Source material.
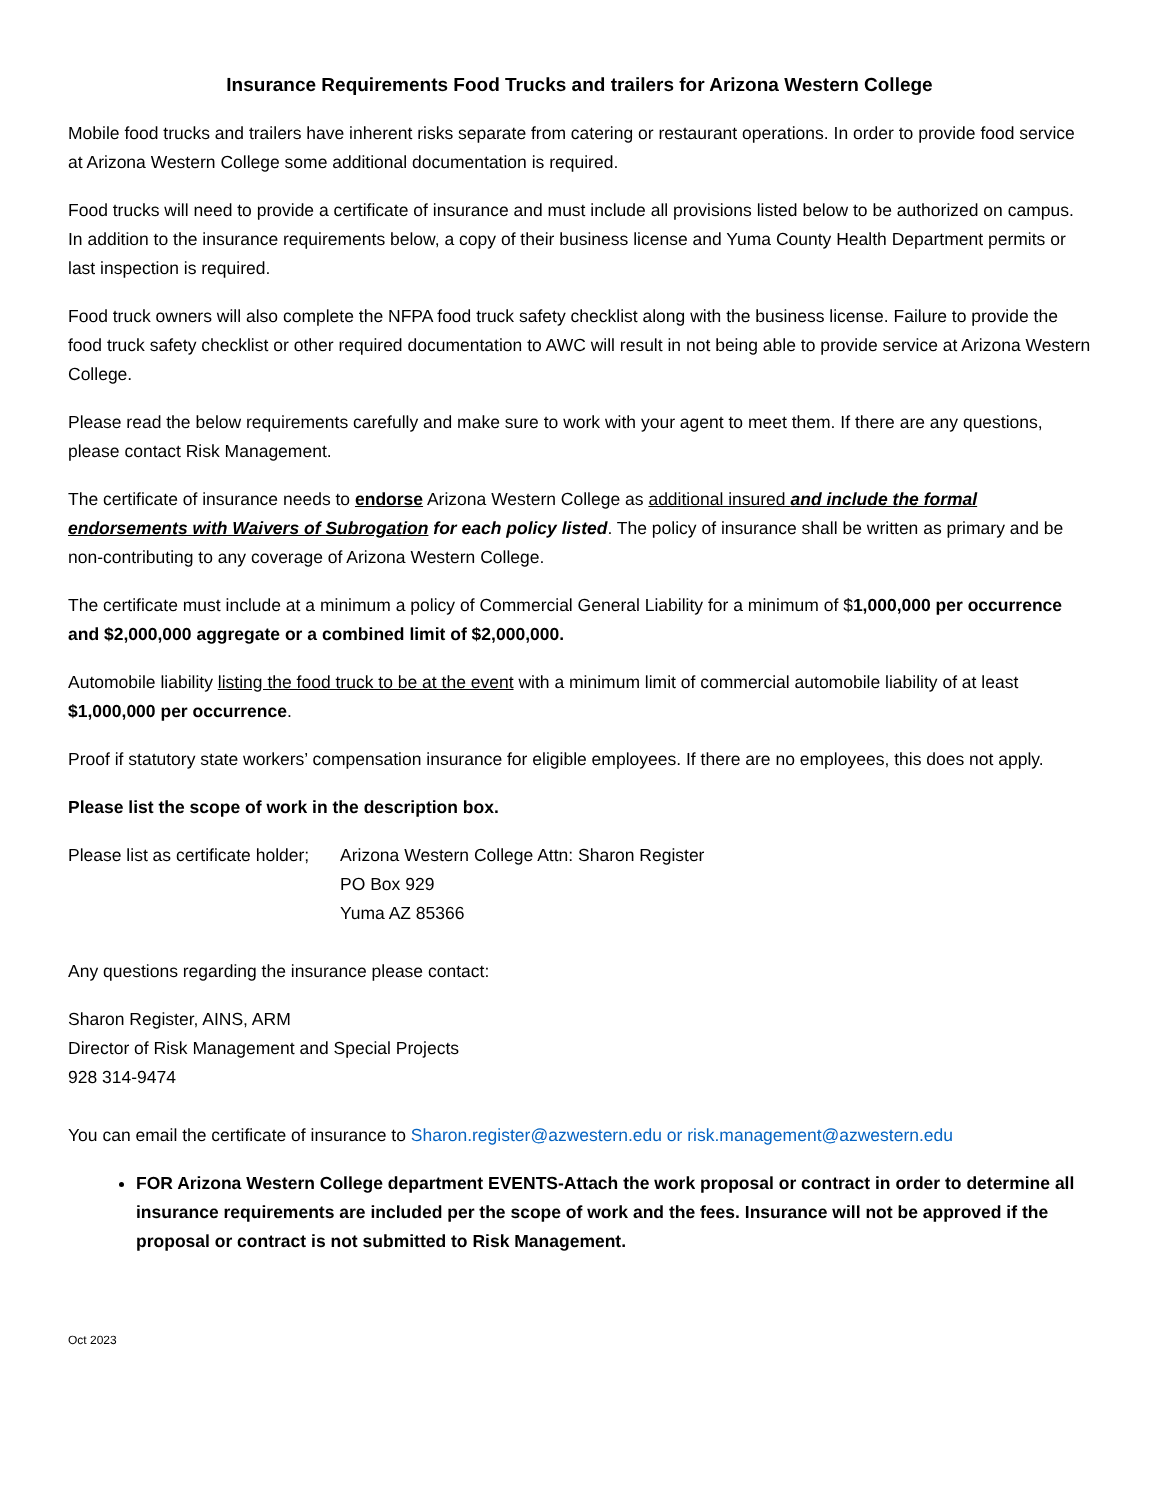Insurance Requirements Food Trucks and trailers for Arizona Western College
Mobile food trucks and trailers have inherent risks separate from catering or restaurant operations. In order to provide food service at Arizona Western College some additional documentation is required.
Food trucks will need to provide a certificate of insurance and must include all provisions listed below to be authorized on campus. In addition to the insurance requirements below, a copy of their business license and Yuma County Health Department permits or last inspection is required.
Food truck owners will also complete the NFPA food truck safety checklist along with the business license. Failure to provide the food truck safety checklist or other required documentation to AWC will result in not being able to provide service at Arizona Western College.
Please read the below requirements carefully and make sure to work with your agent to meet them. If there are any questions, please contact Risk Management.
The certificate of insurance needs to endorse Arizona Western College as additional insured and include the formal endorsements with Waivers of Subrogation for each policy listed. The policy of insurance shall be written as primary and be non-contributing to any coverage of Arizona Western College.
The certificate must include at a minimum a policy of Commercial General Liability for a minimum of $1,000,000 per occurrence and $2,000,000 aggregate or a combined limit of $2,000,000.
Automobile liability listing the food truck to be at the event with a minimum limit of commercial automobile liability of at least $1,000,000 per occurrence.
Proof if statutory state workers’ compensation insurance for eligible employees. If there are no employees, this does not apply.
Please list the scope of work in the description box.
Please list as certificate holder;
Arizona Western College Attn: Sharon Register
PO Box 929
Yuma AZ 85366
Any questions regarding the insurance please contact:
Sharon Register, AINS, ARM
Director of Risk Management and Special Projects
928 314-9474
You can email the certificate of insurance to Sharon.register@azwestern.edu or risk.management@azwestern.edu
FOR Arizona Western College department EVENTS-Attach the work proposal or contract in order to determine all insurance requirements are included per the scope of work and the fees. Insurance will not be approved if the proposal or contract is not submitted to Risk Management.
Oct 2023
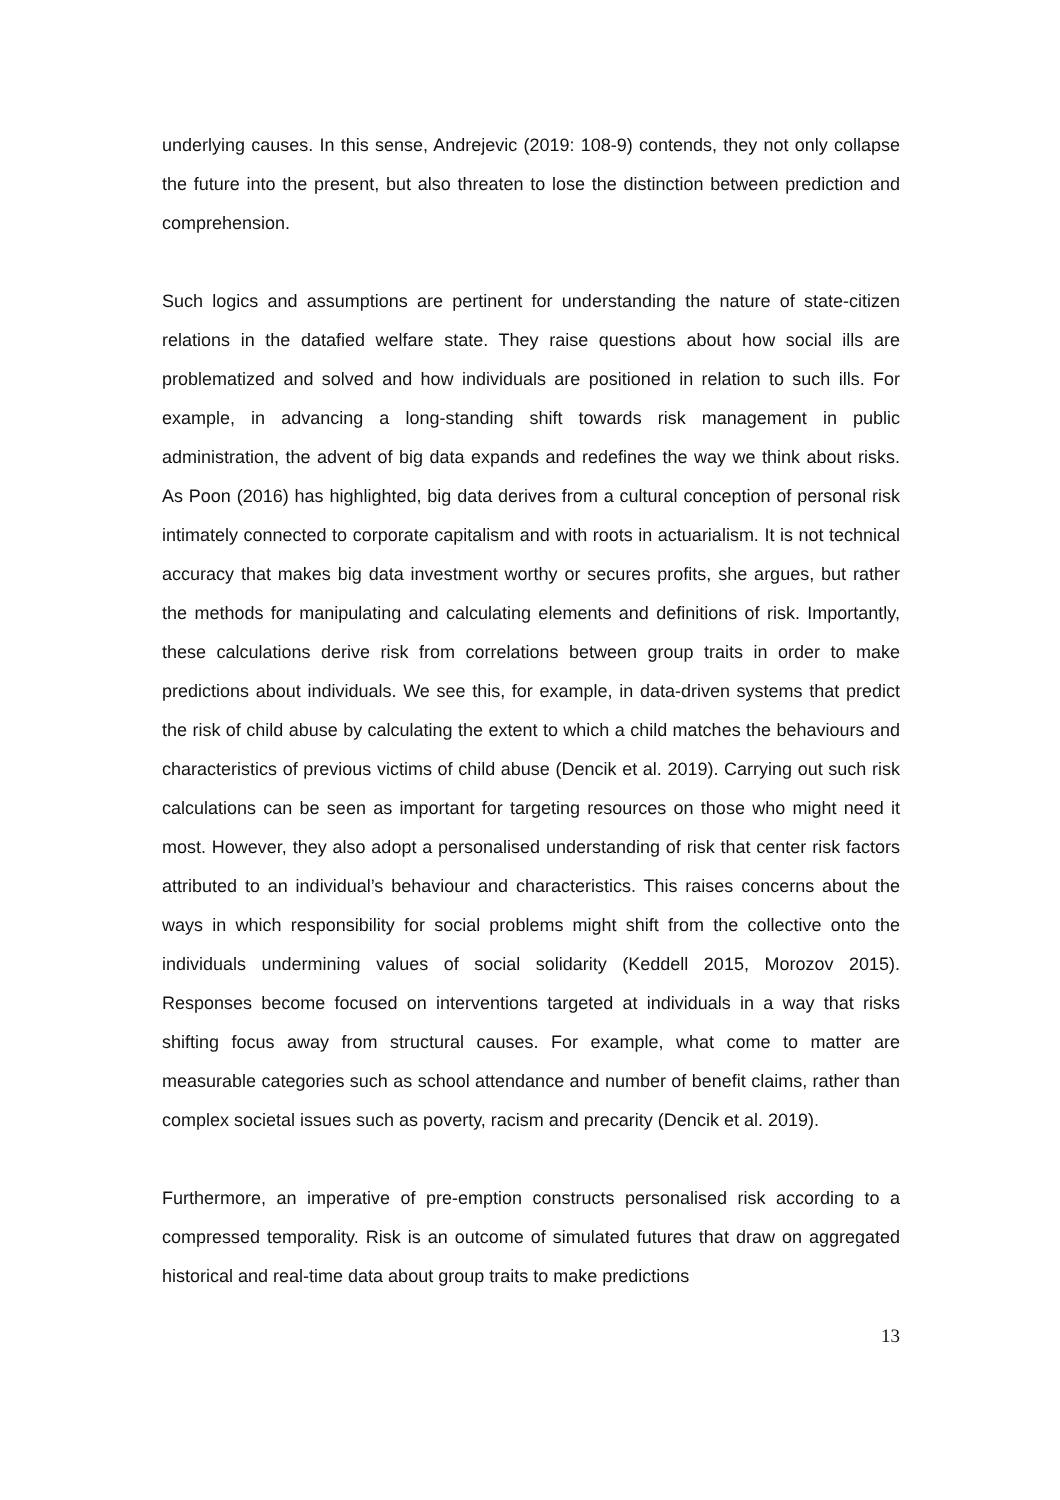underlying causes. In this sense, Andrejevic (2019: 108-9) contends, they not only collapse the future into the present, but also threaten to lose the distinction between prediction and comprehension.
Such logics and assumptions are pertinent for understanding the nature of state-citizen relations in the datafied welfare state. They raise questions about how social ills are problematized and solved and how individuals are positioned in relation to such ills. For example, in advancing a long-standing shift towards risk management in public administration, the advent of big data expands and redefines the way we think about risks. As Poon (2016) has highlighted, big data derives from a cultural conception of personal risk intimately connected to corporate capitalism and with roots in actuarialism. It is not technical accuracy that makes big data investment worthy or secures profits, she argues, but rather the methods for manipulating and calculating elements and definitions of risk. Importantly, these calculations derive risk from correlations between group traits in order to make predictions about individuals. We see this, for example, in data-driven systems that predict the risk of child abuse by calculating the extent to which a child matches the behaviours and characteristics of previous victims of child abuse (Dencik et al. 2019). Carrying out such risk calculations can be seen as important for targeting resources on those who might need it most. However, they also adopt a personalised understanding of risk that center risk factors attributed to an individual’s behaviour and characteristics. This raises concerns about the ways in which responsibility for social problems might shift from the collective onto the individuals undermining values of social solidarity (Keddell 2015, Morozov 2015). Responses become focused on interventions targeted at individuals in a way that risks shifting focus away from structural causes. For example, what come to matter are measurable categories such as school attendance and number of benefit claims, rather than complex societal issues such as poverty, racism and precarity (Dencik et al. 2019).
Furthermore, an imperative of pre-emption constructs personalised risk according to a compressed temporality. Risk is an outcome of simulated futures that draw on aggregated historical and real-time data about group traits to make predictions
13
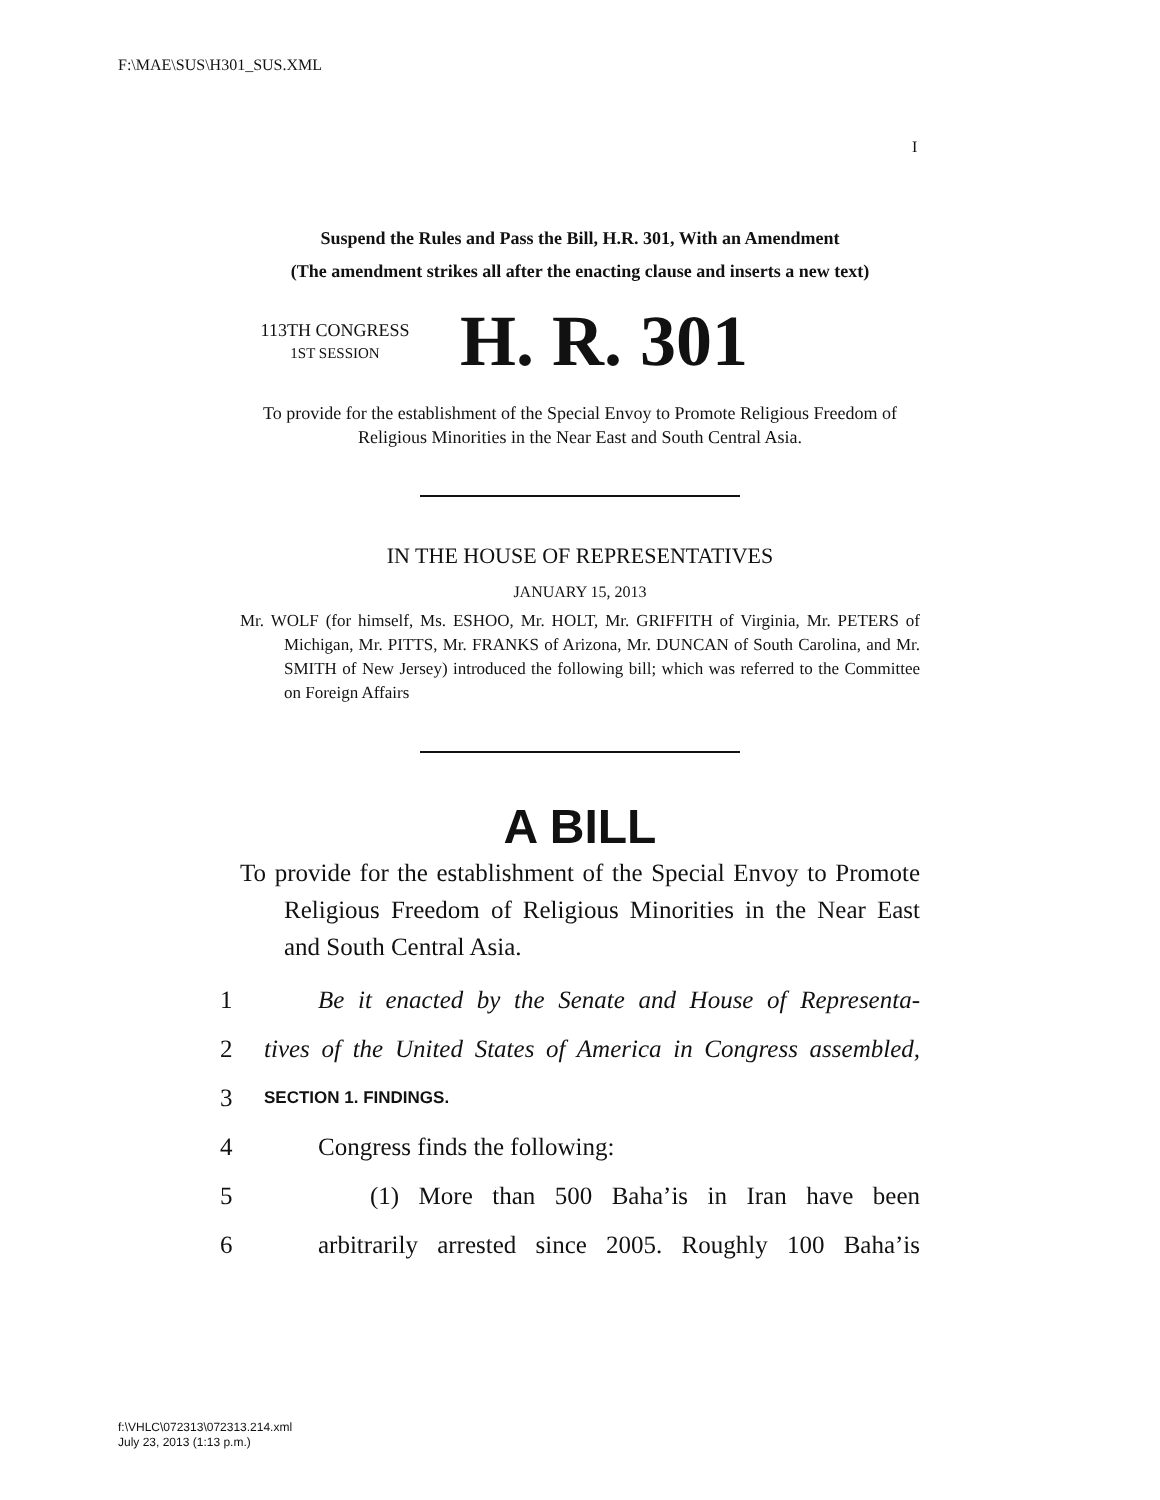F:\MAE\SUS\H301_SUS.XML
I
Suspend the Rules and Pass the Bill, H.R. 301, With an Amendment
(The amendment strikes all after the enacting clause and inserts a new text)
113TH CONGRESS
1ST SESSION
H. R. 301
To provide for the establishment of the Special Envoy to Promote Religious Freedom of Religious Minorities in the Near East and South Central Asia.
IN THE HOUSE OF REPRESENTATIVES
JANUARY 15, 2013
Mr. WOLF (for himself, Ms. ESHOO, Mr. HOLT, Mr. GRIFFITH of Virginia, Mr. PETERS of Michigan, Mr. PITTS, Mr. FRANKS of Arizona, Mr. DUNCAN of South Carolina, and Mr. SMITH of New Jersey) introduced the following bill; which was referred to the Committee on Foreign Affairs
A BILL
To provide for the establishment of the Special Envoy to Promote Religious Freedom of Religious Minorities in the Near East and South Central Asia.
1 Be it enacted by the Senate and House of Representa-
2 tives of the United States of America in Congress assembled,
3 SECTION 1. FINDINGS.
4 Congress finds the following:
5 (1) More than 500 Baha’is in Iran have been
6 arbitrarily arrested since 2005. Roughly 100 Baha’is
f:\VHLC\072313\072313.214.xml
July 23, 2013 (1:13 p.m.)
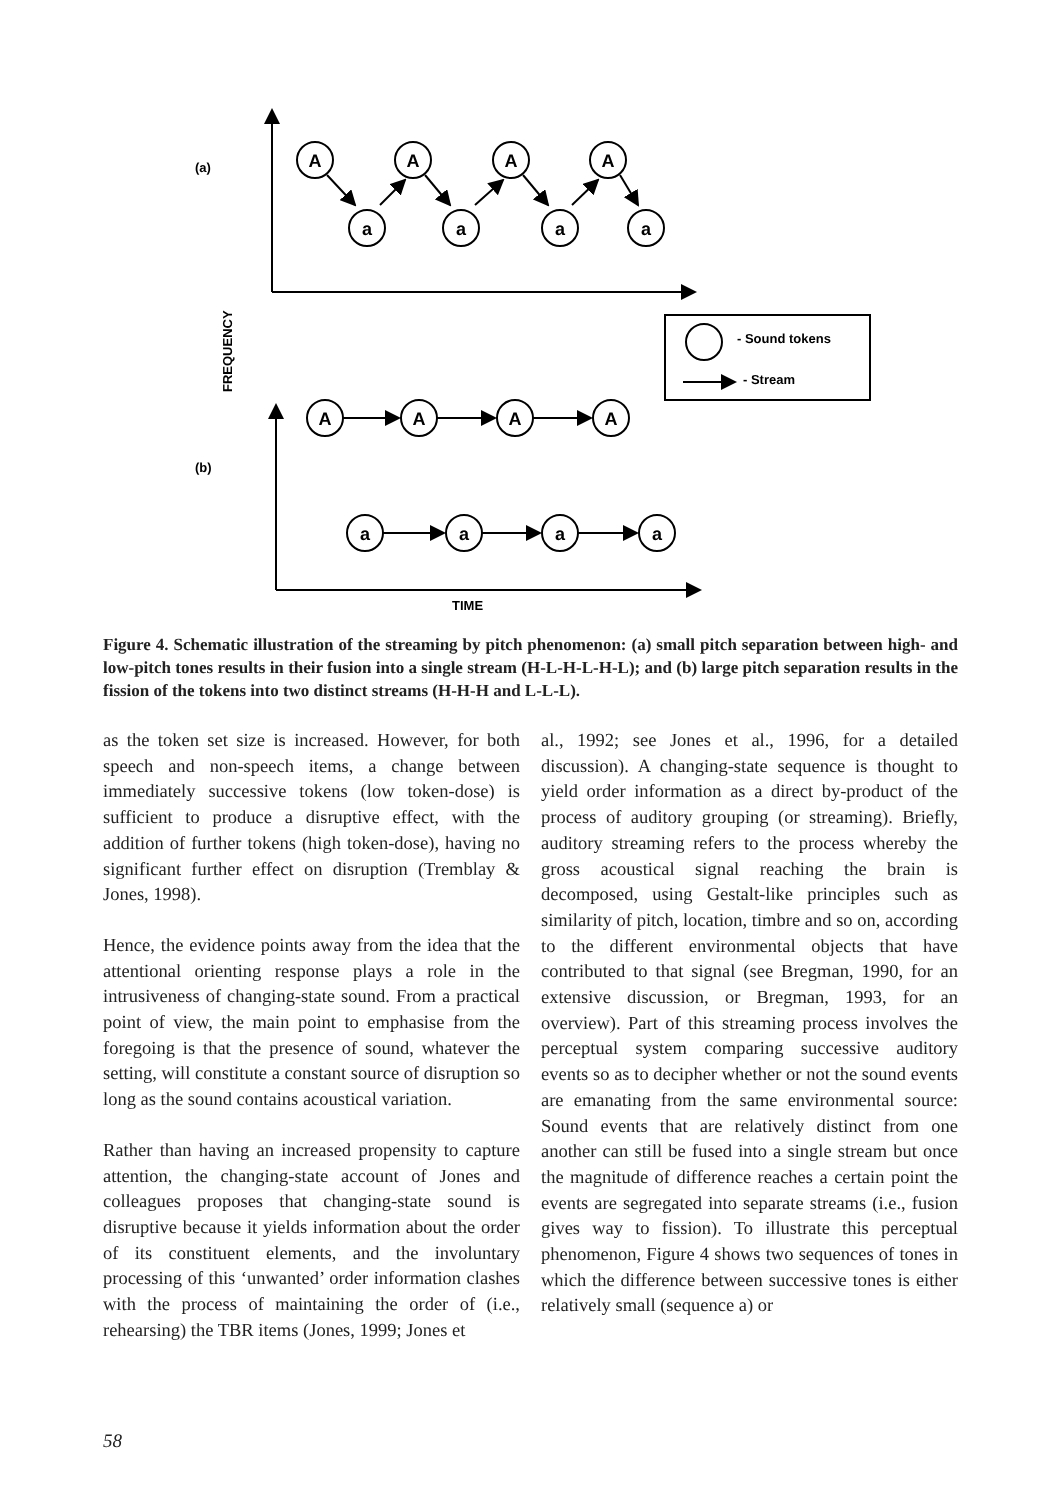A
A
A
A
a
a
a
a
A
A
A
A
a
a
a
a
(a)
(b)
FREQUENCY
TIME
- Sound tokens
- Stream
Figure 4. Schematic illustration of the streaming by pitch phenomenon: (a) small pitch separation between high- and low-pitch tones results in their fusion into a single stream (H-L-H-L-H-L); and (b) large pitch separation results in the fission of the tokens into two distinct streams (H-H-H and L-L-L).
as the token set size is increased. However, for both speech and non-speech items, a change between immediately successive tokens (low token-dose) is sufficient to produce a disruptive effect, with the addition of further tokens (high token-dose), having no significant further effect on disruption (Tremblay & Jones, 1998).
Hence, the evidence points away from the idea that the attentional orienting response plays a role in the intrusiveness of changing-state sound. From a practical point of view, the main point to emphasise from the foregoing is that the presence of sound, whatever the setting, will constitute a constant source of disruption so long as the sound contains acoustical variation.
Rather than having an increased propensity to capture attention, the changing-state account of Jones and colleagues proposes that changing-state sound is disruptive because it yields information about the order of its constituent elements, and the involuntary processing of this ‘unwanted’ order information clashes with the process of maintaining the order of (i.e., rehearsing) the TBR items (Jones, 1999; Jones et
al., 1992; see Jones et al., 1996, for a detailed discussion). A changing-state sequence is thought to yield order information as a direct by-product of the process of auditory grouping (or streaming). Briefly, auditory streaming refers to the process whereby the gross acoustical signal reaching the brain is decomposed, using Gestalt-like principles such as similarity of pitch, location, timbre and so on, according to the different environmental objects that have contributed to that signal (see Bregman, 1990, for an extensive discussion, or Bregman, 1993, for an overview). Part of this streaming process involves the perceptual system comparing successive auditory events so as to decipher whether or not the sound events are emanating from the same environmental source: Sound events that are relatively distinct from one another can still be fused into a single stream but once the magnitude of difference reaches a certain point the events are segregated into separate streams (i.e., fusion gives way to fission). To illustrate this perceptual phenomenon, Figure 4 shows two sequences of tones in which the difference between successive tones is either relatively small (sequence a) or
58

Exercise objective. The answer must consist only of the lines from the beginning of the entries above through the line that holds "Mobile food trucks", reproduced exactly and without pictures.

Response for this exercise.
Insurance Requirements Food Trucks and trailers for Arizona Western College
Mobile food trucks and trailers have inherent risks separate from catering or restaurant operations. In order to provide food service at Arizona Western College some additional documentation is required.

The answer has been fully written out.